## SUPPLIED DATA
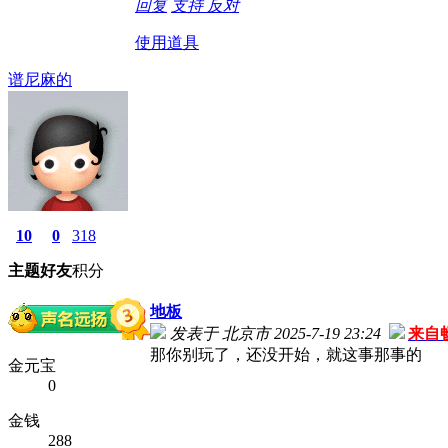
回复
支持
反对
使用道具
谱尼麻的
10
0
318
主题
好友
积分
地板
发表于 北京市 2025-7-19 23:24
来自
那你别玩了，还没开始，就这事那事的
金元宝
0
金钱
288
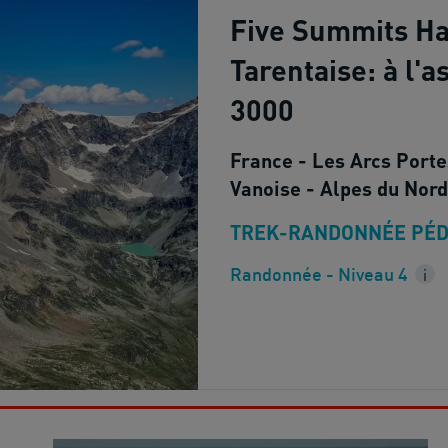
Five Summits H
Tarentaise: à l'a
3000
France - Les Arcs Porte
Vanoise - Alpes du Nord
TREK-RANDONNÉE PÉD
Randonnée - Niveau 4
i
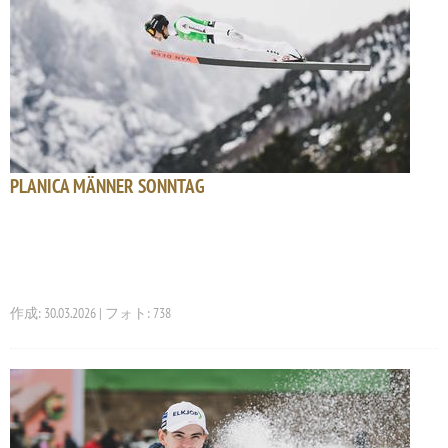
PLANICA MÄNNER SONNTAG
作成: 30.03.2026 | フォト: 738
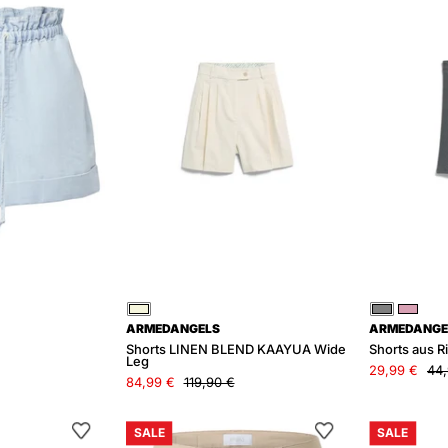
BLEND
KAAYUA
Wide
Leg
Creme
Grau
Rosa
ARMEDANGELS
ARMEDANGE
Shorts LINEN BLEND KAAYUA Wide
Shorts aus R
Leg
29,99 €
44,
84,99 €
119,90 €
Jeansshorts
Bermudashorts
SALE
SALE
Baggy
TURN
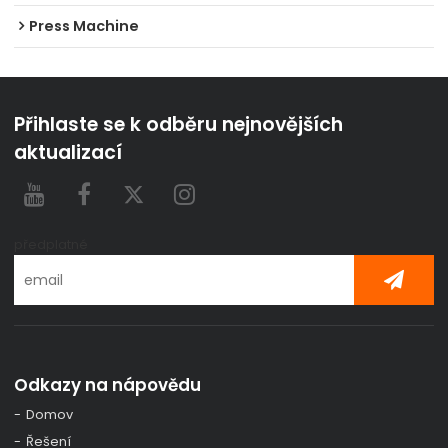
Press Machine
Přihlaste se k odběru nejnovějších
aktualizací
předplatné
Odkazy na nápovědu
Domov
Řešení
--
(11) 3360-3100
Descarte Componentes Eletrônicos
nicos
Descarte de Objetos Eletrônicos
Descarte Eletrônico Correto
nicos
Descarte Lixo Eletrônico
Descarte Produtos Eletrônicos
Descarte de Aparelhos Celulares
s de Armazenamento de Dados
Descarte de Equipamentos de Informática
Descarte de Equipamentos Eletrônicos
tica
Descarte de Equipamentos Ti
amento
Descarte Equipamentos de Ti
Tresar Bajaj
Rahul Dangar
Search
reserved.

## EXERCISE DIRECTIONS
Collect every line of the material that contains the word "Equipamentos". Case counts.

## TASK OUTPUT
Descarte de Equipamentos de Informática
Descarte de Equipamentos Eletrônicos
Descarte de Equipamentos Ti
Descarte Equipamentos de Ti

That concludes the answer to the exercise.